Webster convient que l'existence d'une source inconnue à bord semble incroyable, mais affirme que c'est tout à fait possible.

«Il y a plusieurs compartiments scellés sur le navire», a-t-il déclaré. «Théoriquement, ils pourraient être une source si du méthane y tombait et commençait à fuir. Mais nous avons tous cherché et rien trouvé.

Et ensuite?

Curiosity se prépare pour de nouvelles recherches cette année, à l'approche des fêtes de fin d'année.

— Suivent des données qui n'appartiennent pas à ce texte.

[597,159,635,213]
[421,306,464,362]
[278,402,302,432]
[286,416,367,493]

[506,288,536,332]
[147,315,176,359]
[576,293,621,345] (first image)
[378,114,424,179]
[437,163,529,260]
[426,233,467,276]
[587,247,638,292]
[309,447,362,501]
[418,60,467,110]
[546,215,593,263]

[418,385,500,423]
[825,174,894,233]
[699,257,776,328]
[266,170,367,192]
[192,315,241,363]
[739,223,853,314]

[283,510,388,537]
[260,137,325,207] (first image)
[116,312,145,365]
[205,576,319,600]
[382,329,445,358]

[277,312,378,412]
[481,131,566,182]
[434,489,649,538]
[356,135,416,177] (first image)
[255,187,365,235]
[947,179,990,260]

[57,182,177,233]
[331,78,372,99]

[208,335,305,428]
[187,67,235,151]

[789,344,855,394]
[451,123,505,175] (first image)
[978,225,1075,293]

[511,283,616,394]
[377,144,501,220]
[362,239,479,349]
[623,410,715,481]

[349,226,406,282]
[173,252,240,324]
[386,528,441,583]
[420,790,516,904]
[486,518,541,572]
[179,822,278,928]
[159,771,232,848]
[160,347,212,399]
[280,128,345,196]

C'est à cette époque que la mystérieuse émission de méthane a été découverte en 2013 (un «Mars» il y a un an). «Si le méthane réapparaît au même moment, il sera possible de dire quelque chose sur un phénomène saisonnier», a déclaré Webster. "Ce sera une grande découverte et laissera dans le passé des questions sur une source possible sur le rover."

En même temps, McKay explore une autre possibilité, à savoir qu'un météorite aurait pu tomber récemment près du rover. Les météorites carbonées sont composées d'une petite quantité de matière organique pouvant émettre un flux de méthane lors de leur destruction sous l'action des rayons ultraviolets.

«Bien sûr, c'est peu probable, mais cela arrive», a déclaré McKay. "Si le véhicule était dans la ville de Marchison (Nouvelle-Zélande) en 1969, lorsqu'un météorite est tombé, il aurait détecté un dégagement de méthane."

L’équipe Curiosity était à la recherche de nouveaux cratères près du véhicule, explorant des images prises en orbite. Et je n'ai rien trouvé. Malgré cela, McKay note que, contrairement aux météorites à pierre de fer, les carbonées ne laissent pas de cratères. Au lieu de cela, ils ont tendance à se décomposer dans l'atmosphère et à tomber sous forme de pluie à partir de petits composés organiques. McKay travaille actuellement en collaboration avec un expert en météorites pour déterminer la taille d'un objet qui pourrait avoir causé une surtension de méthane, découverte par Curiosity.

L’exbit Orbiter des gaz traces (une nouvelle mission dirigée par l’Agence spatiale européenne, dont le lancement est prévu pour 2016) examine également de près l’atmosphère martienne à la recherche de traces de méthane et d’autres gaz exotiques. À l’heure actuelle, la mission indienne sur Mars est en orbite, qui pourrait bientôt rendre compte des résultats de ses recherches. Les deux missions exploreront une zone beaucoup plus vaste que celle étudiée par le rover Curiosity, qui passera toute sa vie dans le cratère de Gale. Vont-ils, à la fin, résoudre l'énigme?